(Records from a dataset)
_ _ _ _
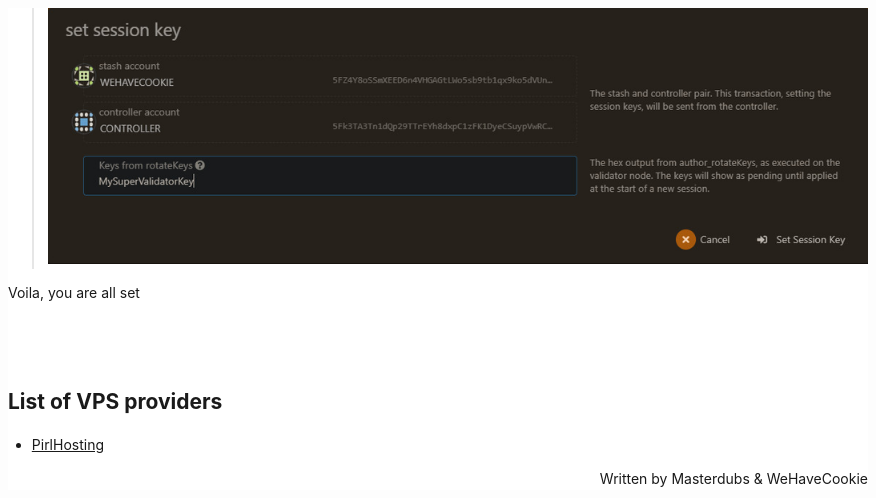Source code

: >![Stashes](media/setKeyForValidator.JPG)
>

Voila, you are all set

<br></br>
## List of VPS providers

- [PirlHosting](https://pirlhosting.com)

<p align=right> Written by Masterdubs & WeHaveCookie </p>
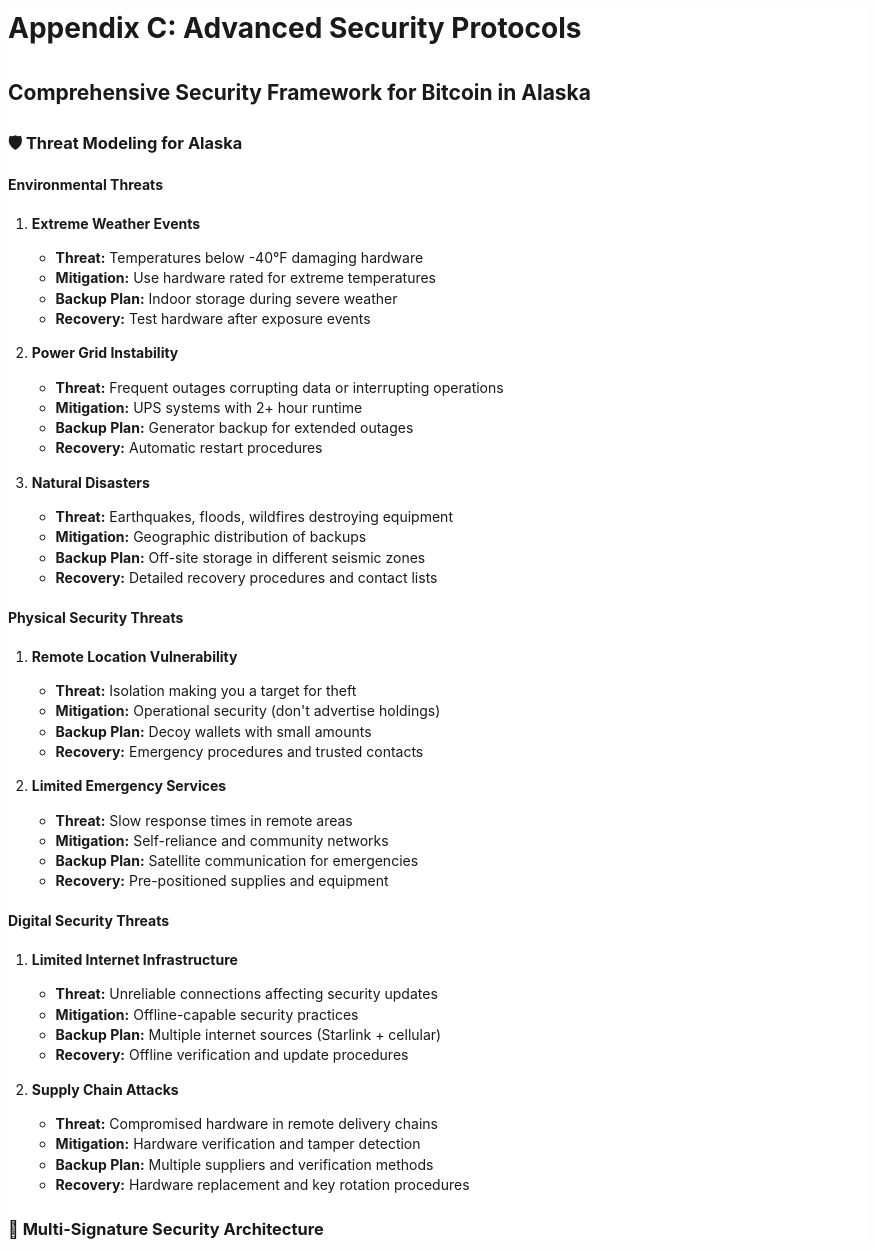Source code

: # Appendix C: Advanced Security Protocols
## Comprehensive Security Framework for Bitcoin in Alaska

### 🛡️ **Threat Modeling for Alaska**

#### **Environmental Threats**
1. **Extreme Weather Events**
   - **Threat:** Temperatures below -40°F damaging hardware
   - **Mitigation:** Use hardware rated for extreme temperatures
   - **Backup Plan:** Indoor storage during severe weather
   - **Recovery:** Test hardware after exposure events

2. **Power Grid Instability**
   - **Threat:** Frequent outages corrupting data or interrupting operations
   - **Mitigation:** UPS systems with 2+ hour runtime
   - **Backup Plan:** Generator backup for extended outages
   - **Recovery:** Automatic restart procedures

3. **Natural Disasters**
   - **Threat:** Earthquakes, floods, wildfires destroying equipment
   - **Mitigation:** Geographic distribution of backups
   - **Backup Plan:** Off-site storage in different seismic zones
   - **Recovery:** Detailed recovery procedures and contact lists

#### **Physical Security Threats**
1. **Remote Location Vulnerability**
   - **Threat:** Isolation making you a target for theft
   - **Mitigation:** Operational security (don't advertise holdings)
   - **Backup Plan:** Decoy wallets with small amounts
   - **Recovery:** Emergency procedures and trusted contacts

2. **Limited Emergency Services**
   - **Threat:** Slow response times in remote areas
   - **Mitigation:** Self-reliance and community networks
   - **Backup Plan:** Satellite communication for emergencies
   - **Recovery:** Pre-positioned supplies and equipment

#### **Digital Security Threats**
1. **Limited Internet Infrastructure**
   - **Threat:** Unreliable connections affecting security updates
   - **Mitigation:** Offline-capable security practices
   - **Backup Plan:** Multiple internet sources (Starlink + cellular)
   - **Recovery:** Offline verification and update procedures

2. **Supply Chain Attacks**
   - **Threat:** Compromised hardware in remote delivery chains
   - **Mitigation:** Hardware verification and tamper detection
   - **Backup Plan:** Multiple suppliers and verification methods
   - **Recovery:** Hardware replacement and key rotation procedures

### 🔐 **Multi-Signature Security Architecture**
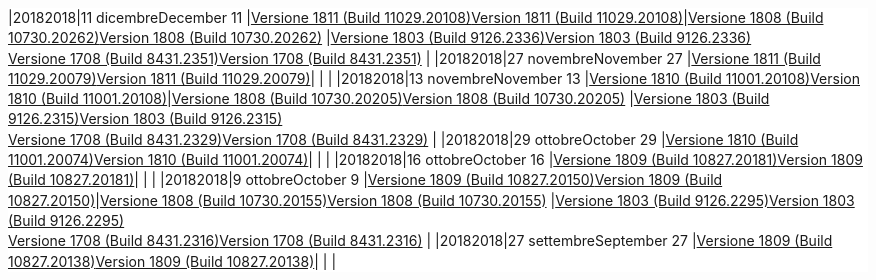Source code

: |<span data-ttu-id="5e617-361">2018</span><span class="sxs-lookup"><span data-stu-id="5e617-361">2018</span></span>|<span data-ttu-id="5e617-362">11 dicembre</span><span class="sxs-lookup"><span data-stu-id="5e617-362">December 11</span></span> |[<span data-ttu-id="5e617-363">Versione 1811 (Build 11029.20108)</span><span class="sxs-lookup"><span data-stu-id="5e617-363">Version 1811 (Build 11029.20108)</span></span>](monthly-channel-2018.md#version-1811-december-11)|[<span data-ttu-id="5e617-364">Versione 1808 (Build 10730.20262)</span><span class="sxs-lookup"><span data-stu-id="5e617-364">Version 1808 (Build 10730.20262)</span></span>](semi-annual-channel-targeted-2018.md#version-1808-december-11) |[<span data-ttu-id="5e617-365">Versione 1803 (Build 9126.2336)</span><span class="sxs-lookup"><span data-stu-id="5e617-365">Version 1803 (Build 9126.2336)</span></span>](semi-annual-channel-2018.md#version-1803-december-11)  <br/>  [<span data-ttu-id="5e617-366">Versione 1708 (Build 8431.2351)</span><span class="sxs-lookup"><span data-stu-id="5e617-366">Version 1708 (Build 8431.2351)</span></span>](semi-annual-channel-2018.md#version-1708-december-11)   |
|<span data-ttu-id="5e617-367">2018</span><span class="sxs-lookup"><span data-stu-id="5e617-367">2018</span></span>|<span data-ttu-id="5e617-368">27 novembre</span><span class="sxs-lookup"><span data-stu-id="5e617-368">November 27</span></span>   |[<span data-ttu-id="5e617-369">Versione 1811 (Build 11029.20079)</span><span class="sxs-lookup"><span data-stu-id="5e617-369">Version 1811 (Build 11029.20079)</span></span>](monthly-channel-2018.md#version-1811-november-27)| | |
|<span data-ttu-id="5e617-370">2018</span><span class="sxs-lookup"><span data-stu-id="5e617-370">2018</span></span>|<span data-ttu-id="5e617-371">13 novembre</span><span class="sxs-lookup"><span data-stu-id="5e617-371">November 13</span></span> |[<span data-ttu-id="5e617-372">Versione 1810 (Build 11001.20108)</span><span class="sxs-lookup"><span data-stu-id="5e617-372">Version 1810 (Build 11001.20108)</span></span>](monthly-channel-2018.md#version-1810-november-13)|[<span data-ttu-id="5e617-373">Versione 1808 (Build 10730.20205)</span><span class="sxs-lookup"><span data-stu-id="5e617-373">Version 1808 (Build 10730.20205)</span></span>](semi-annual-channel-targeted-2018.md#version-1808-november-13) |[<span data-ttu-id="5e617-374">Versione 1803 (Build 9126.2315)</span><span class="sxs-lookup"><span data-stu-id="5e617-374">Version 1803 (Build 9126.2315)</span></span>](semi-annual-channel-2018.md#version-1803-november-13)  <br/>  [<span data-ttu-id="5e617-375">Versione 1708 (Build 8431.2329)</span><span class="sxs-lookup"><span data-stu-id="5e617-375">Version 1708 (Build 8431.2329)</span></span>](semi-annual-channel-2018.md#version-1708-november-13)   |
|<span data-ttu-id="5e617-376">2018</span><span class="sxs-lookup"><span data-stu-id="5e617-376">2018</span></span>|<span data-ttu-id="5e617-377">29 ottobre</span><span class="sxs-lookup"><span data-stu-id="5e617-377">October 29</span></span> |[<span data-ttu-id="5e617-378">Versione 1810 (Build 11001.20074)</span><span class="sxs-lookup"><span data-stu-id="5e617-378">Version 1810 (Build 11001.20074)</span></span>](monthly-channel-2018.md#version-1810-october-29)| | |
|<span data-ttu-id="5e617-379">2018</span><span class="sxs-lookup"><span data-stu-id="5e617-379">2018</span></span>|<span data-ttu-id="5e617-380">16 ottobre</span><span class="sxs-lookup"><span data-stu-id="5e617-380">October 16</span></span> |[<span data-ttu-id="5e617-381">Versione 1809 (Build 10827.20181)</span><span class="sxs-lookup"><span data-stu-id="5e617-381">Version 1809 (Build 10827.20181)</span></span>](monthly-channel-2018.md#version-1809-october-16)| | |
|<span data-ttu-id="5e617-382">2018</span><span class="sxs-lookup"><span data-stu-id="5e617-382">2018</span></span>|<span data-ttu-id="5e617-383">9 ottobre</span><span class="sxs-lookup"><span data-stu-id="5e617-383">October 9</span></span> |[<span data-ttu-id="5e617-384">Versione 1809 (Build 10827.20150)</span><span class="sxs-lookup"><span data-stu-id="5e617-384">Version 1809 (Build 10827.20150)</span></span>](monthly-channel-2018.md#version-1809-october-9)|[<span data-ttu-id="5e617-385">Versione 1808 (Build 10730.20155)</span><span class="sxs-lookup"><span data-stu-id="5e617-385">Version 1808 (Build 10730.20155)</span></span>](semi-annual-channel-targeted-2018.md#version-1808-october-9) |[<span data-ttu-id="5e617-386">Versione 1803 (Build 9126.2295)</span><span class="sxs-lookup"><span data-stu-id="5e617-386">Version 1803 (Build 9126.2295)</span></span>](semi-annual-channel-2018.md#version-1803-october-9)  <br/>  [<span data-ttu-id="5e617-387">Versione 1708 (Build 8431.2316)</span><span class="sxs-lookup"><span data-stu-id="5e617-387">Version 1708 (Build 8431.2316)</span></span>](semi-annual-channel-2018.md#version-1708-october-9)   |
|<span data-ttu-id="5e617-388">2018</span><span class="sxs-lookup"><span data-stu-id="5e617-388">2018</span></span>|<span data-ttu-id="5e617-389">27 settembre</span><span class="sxs-lookup"><span data-stu-id="5e617-389">September 27</span></span>   |[<span data-ttu-id="5e617-390">Versione 1809 (Build 10827.20138)</span><span class="sxs-lookup"><span data-stu-id="5e617-390">Version 1809 (Build 10827.20138)</span></span>](monthly-channel-2018.md#version-1809-september-27)| | |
_ _ _ _
Among the entries, copy every line containing the word "with".

**Answer to this task**.
   - **Mitigation:** UPS systems with 2+ hour runtime
   - **Backup Plan:** Decoy wallets with small amounts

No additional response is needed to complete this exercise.